→ **O QUE FAZER**:
Dê continuidade, por favor, ao texto sobre as medidas do governo e a responsabilidade individual, começando logo após a sua última frase.

Mas continuo a achar que todas estas medidas são manifestamente insuficientes e que há uma certa candura da parte do governo quando coloca a tónica na responsabilidade individual. Pedir às pessoas para ficar em casa, exceto se tiverem de sair e fazê-lo em responsabilidade parece-me um exercício arriscado, como se viu, por exemplo, na concentração no Canhão da Nazaré. A mente humana é criativa e encontrará certamente mil e uma razões para aplicar a exceção à regra a seu bel prazer.
Como dizia o diretor do jornal Público «a responsabilidade individual conquista-se mais pelo pavor do que pelo civismo». Em março, as imagens que nos chegavam da Itália, de França ou de Espanha com os alertas de hospitais no limiar da sua capacidade de internamento e da falta de ventiladores tiveram maior eficácia que todos os discursos proferidos pelas autoridades de saúde e pelo Executivo e levaram-nos a confinar antes mesmo das ordens emanadas por aquelas autoridades. Do que se conclui, como alguém dizia «Portugal é ótimo a Confinar, é Péssimo a Desconfinar».
Não é fácil tomar decisões, bem sabemos, para mais num clima de incerteza e imprevisibilidade, contudo, é possível evitar erros básicos, não tomando medidas contraditórias e inconsistentes. Se queremos que a generalidade das pessoas cumpra as regras, a mensagem tem que ser clara e consistente, de modo a que as pessoas percebam que o que lhes é pedido faz sentido.
Veja-se, por exemplo, a obrigatoriedade do uso de máscaras em espaços públicos. Foi uma medida que não mereceu grande contestação, porque as pessoas entenderam a sua utilidade. Agora parece-me bizarro autorizar uma corrida de automóveis com 27 mil pessoas nas bancadas e posteriormente proibir a deslocação de umas dezenas aos cemitérios. É este tipo de medidas que descredibilizam as instituições.

→ **Entradas guardadas**:
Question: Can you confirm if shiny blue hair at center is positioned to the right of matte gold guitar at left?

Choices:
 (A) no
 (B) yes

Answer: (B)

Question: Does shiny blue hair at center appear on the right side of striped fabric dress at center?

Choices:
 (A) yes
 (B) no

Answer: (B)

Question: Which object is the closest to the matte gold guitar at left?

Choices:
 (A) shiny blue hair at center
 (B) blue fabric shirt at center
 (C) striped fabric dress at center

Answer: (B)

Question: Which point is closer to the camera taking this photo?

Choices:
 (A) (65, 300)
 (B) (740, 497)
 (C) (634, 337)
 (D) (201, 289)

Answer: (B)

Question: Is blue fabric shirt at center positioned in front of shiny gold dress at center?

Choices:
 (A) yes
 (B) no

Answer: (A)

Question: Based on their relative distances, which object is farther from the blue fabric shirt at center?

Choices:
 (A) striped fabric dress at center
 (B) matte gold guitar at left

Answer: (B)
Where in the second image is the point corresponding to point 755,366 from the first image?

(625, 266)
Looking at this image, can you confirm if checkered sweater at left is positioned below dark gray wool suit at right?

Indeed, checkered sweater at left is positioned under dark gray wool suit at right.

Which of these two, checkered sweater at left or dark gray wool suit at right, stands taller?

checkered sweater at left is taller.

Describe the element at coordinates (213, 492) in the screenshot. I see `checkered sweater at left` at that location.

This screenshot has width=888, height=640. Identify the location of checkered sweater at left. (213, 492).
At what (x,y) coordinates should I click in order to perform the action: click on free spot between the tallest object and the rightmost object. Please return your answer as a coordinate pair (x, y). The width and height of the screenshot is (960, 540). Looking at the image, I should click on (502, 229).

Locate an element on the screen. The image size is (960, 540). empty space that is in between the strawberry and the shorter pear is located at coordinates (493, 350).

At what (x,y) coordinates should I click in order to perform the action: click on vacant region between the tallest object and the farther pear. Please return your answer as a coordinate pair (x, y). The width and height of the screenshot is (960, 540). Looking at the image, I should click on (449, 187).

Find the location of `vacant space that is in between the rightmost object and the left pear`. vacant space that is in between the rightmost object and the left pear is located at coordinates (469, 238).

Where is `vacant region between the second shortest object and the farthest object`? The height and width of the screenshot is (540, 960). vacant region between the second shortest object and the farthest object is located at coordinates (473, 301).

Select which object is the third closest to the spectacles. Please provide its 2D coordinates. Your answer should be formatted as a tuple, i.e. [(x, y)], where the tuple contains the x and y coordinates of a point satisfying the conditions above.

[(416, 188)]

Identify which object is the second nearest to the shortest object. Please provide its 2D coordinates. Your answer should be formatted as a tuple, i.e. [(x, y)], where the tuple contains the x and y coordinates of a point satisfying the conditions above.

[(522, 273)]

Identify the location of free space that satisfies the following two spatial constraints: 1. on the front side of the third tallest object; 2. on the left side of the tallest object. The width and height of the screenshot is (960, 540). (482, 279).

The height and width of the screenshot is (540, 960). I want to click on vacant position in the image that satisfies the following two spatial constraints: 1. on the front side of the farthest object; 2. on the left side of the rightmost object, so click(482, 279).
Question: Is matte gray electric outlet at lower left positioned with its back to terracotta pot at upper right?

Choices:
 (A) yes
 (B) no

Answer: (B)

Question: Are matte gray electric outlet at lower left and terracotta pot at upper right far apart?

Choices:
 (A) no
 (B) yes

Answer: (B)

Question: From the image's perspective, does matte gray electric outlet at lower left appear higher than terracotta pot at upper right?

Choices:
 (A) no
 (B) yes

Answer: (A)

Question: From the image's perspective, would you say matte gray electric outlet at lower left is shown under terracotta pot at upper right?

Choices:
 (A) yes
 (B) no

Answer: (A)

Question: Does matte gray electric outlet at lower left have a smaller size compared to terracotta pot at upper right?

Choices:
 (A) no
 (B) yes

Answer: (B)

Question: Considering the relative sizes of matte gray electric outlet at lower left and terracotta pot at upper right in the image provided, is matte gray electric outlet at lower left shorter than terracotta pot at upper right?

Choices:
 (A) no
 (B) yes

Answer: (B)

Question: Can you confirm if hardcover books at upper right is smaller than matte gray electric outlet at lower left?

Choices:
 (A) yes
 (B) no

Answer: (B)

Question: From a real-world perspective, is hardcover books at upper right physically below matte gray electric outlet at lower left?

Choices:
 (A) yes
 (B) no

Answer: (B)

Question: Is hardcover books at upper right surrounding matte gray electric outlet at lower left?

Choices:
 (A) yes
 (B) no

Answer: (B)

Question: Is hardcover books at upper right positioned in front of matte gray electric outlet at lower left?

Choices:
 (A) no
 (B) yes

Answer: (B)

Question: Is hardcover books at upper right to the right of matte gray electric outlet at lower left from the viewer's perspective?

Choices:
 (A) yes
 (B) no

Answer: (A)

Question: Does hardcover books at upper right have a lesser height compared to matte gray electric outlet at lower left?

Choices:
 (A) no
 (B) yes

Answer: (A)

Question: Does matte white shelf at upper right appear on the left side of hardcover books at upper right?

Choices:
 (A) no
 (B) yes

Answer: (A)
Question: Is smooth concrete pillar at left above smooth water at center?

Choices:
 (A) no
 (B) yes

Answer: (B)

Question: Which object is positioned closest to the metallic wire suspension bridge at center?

→ **RESULTADO DO EXERCÍCIO**:
Entretanto, ontem, em entrevista à RTP, o Presidente da República afirmou que está a ser ponderado um novo Estado de Emergência para: reforçar as equipas de rastreamento e acompanhamento, permitindo alocar novos recursos para além dos profissionais em saúde com funcionários públicos e privados; haver cobertura jurídica para permitir medir a temperatura no local de trabalho assim como em locais públicos; criar condições acrescidas para a utilização de meios do setor privado e do setor social e cooperativo e, por fim, gerar condições jurídicas para limitar a liberdade de circulação (recolher obrigatório).
Marcelo deixou ainda um aviso: «há um cheiro a crise política desde que começou a pandemia», explicando que houve desacordo entre os partidos desde a primeira renovação do estado de emergência. Como se sabe, de acordo com a Constituição, a declaração do Estado de Emergência pode determinar a suspensão de alguns dos direitos, liberdades e garantias, daí alguns partidos estarem contra. A declaração do Estado de Emergência, no todo ou em parte do território nacional, é uma competência do Presidente da República, mas depende de audição do Governo e de autorização da Assembleia da República. Mesmo assim, Marcelo pede bom senso, diz que «convinha que não se juntassem três crises», a sanitária, económica, a social e a política.
Será bom que se tomem medidas para que consigamos “achatar a curva”, muito embora saibamos que isso depende sobretudo dos comportamentos adotados por cada um de nós.
Se nada for feito, adverte Marcelo Rebelo de Sousa, de acordo com os modelos matemáticos, podemos ter uma duplicação de casos a cada 15 dias, o que significará que no final de novembro, estaremos com oito mil ou nove mil infetados com o novo coronavírus, o que seria desastroso. Felizmente, até à data, a realidade não tem correspondido à progressão matemática, segundo o Presidente, ou seja, têm sido contabilizados menos casos do que os previstos, mas nunca fiando.